Mein treuer Begleiter war ein Skizzenbuch auf dessen Seiten ich all diese Erfahrungen festhielt.
Manchmal fertigte ich detaillierte Zeichnungen der gesammelten Objekte zuhause an.
Meistens jedoch zeichnete ich zwischen Grashalmen sitzend, umgeben von zwitschernden Vögeln und flatternden Schmetterlingen.
Meine Kunstlehrerin führte mich in die Welt der Malerei ein. Sie lehrte mich Komposition und nahm mir die Scheu vor moderner Kunst.

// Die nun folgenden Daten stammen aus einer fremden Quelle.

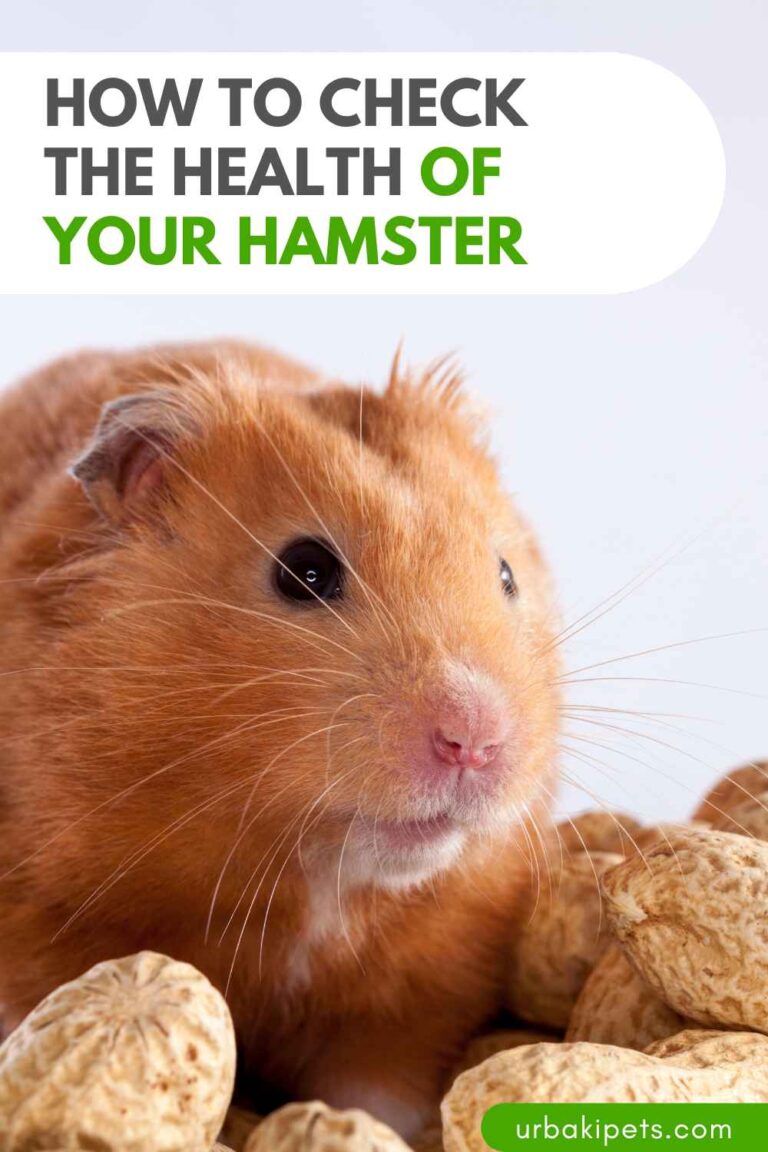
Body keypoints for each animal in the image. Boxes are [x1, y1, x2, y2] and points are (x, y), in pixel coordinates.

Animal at [0, 342, 560, 1138]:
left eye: (506, 573)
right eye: (305, 570)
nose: (475, 742)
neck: (310, 868)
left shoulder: (411, 1002)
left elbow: (377, 1097)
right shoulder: (40, 926)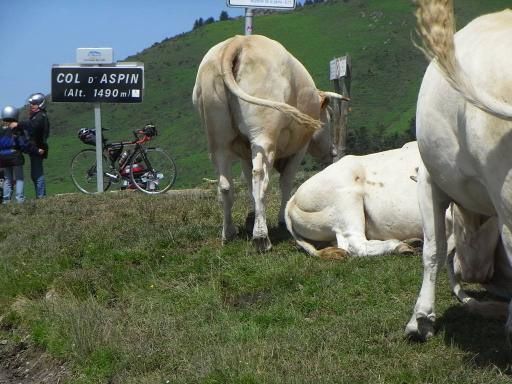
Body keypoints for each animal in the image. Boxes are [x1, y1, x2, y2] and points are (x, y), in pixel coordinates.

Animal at [194, 33, 346, 252]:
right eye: (331, 116)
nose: (333, 151)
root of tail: (238, 41)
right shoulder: (299, 148)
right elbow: (285, 182)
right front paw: (282, 219)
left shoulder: (245, 153)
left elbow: (248, 185)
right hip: (263, 135)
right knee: (260, 178)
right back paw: (261, 237)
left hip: (218, 140)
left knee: (225, 185)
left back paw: (229, 233)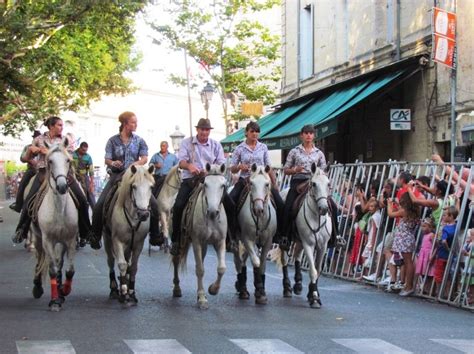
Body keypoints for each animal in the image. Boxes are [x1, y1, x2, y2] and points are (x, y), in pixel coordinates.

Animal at [31, 140, 78, 312]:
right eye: (50, 161)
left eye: (68, 160)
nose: (62, 186)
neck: (59, 210)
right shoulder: (48, 241)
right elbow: (52, 269)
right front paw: (54, 301)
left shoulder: (70, 240)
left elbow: (69, 270)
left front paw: (64, 290)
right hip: (38, 239)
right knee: (40, 258)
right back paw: (38, 287)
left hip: (61, 242)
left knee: (59, 262)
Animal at [103, 164, 156, 304]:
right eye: (134, 186)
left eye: (151, 187)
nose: (143, 214)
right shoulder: (117, 241)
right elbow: (122, 264)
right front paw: (123, 292)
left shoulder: (138, 244)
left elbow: (133, 267)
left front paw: (131, 292)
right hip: (107, 239)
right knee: (111, 261)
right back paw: (114, 289)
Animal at [172, 164, 228, 310]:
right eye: (206, 184)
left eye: (223, 185)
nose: (213, 212)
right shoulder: (196, 242)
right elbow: (200, 270)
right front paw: (202, 298)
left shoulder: (220, 242)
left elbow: (221, 268)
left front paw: (213, 289)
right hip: (180, 241)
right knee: (176, 259)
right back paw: (177, 289)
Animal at [234, 163, 278, 304]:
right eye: (251, 183)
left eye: (267, 184)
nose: (259, 209)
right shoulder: (247, 239)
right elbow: (256, 262)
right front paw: (258, 289)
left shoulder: (268, 241)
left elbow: (262, 264)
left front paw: (261, 292)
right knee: (238, 261)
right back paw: (242, 288)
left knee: (243, 260)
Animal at [274, 163, 330, 306]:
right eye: (314, 184)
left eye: (328, 184)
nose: (324, 208)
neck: (316, 218)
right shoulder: (308, 244)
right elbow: (313, 271)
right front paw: (314, 297)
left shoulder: (322, 246)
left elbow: (318, 269)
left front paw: (313, 293)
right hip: (287, 240)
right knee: (284, 260)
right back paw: (287, 287)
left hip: (299, 240)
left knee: (297, 256)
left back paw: (298, 284)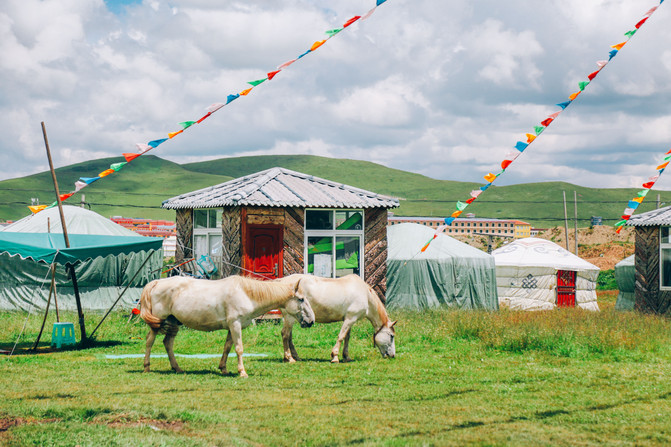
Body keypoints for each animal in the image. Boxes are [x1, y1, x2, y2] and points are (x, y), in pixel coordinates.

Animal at [140, 276, 318, 378]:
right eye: (301, 299)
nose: (311, 321)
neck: (246, 293)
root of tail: (157, 282)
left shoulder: (231, 328)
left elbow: (227, 347)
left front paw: (223, 368)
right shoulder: (235, 325)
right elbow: (239, 349)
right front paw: (242, 372)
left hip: (174, 322)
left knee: (168, 343)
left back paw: (177, 368)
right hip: (158, 322)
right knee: (149, 341)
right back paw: (146, 367)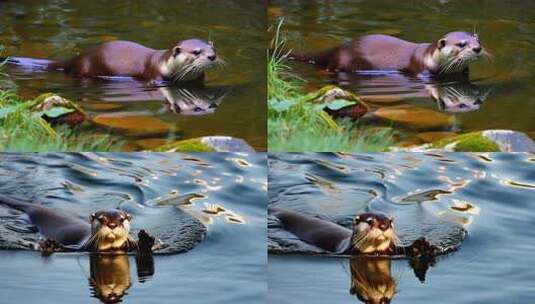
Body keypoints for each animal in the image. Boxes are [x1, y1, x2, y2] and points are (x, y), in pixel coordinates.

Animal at [1, 196, 153, 253]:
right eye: (101, 219)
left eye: (121, 219)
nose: (112, 225)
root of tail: (33, 206)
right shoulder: (82, 247)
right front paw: (50, 244)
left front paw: (146, 238)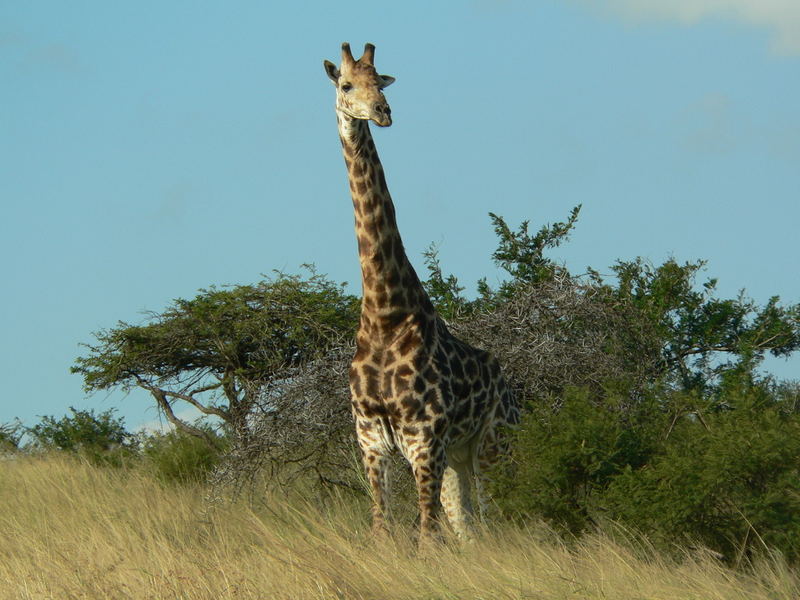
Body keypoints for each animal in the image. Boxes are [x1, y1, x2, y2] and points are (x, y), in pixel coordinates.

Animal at [322, 42, 520, 544]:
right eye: (346, 85)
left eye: (380, 81)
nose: (382, 112)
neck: (384, 312)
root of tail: (511, 388)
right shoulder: (372, 441)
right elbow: (382, 528)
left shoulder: (424, 438)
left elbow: (427, 536)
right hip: (459, 459)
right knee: (470, 530)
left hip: (494, 445)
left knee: (495, 521)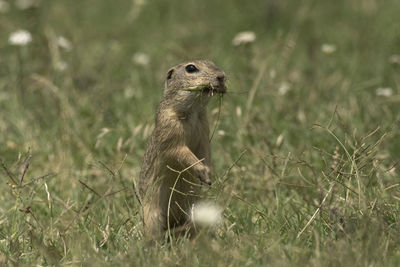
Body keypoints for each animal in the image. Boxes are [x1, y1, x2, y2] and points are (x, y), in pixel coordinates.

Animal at [138, 59, 225, 240]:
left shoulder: (204, 129)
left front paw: (208, 174)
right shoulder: (169, 129)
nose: (221, 76)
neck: (193, 112)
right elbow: (180, 151)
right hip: (152, 215)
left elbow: (205, 152)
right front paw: (202, 171)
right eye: (191, 68)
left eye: (212, 62)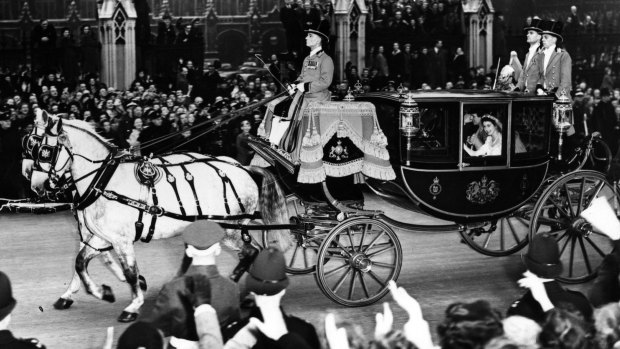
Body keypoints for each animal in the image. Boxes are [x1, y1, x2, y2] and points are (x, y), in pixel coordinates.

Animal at [28, 111, 290, 320]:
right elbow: (80, 262)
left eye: (45, 151)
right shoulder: (101, 237)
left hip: (229, 229)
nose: (36, 187)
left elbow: (130, 272)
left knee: (250, 252)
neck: (104, 180)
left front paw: (133, 305)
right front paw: (97, 292)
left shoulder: (121, 240)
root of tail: (244, 168)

Das half mir sehr, denn Bilder abstrakt zu komponieren eröffnete mir völlig neue Perspektiven und Möglichkeiten.
Später entschloss ich mich Biologie zu studieren, um tieferen Einblick in Ökologie zu gewinnen.
Zu dieser Zeit verbrachte ich zahllose Stunden vor Gemälden Alter Meister, nur um ihren Arbeitsprozess zu verinnerlichen.
Zurück im Atelier übertrug ich dieses Gefühl auf die Leinwand. Während meiner Studienzeit hatte ich zahlreiche Portrait-Aufträge.
Eine großartige Gelegenheit die altmeisterlichen Techniken zu üben.
Meine Arbeit hat sich seit damals stark verändert. Zwar ist die Konzeptphase immer noch zeitaufwändig.
Doch ich halte die Kompositionen direkter, wobei mehr Augenmerk auf Eindringlichkeit gelegt wird.
Betrachter sollen unvermittelt in meine Welt eintauchen können.
Wenn ich dann jemanden dabei ertappe, wie er durch eines meiner Werke hindurchstarrt – vielleicht auf dem Weg in sein eigenes Ich – empfinde ich das als Erfolg.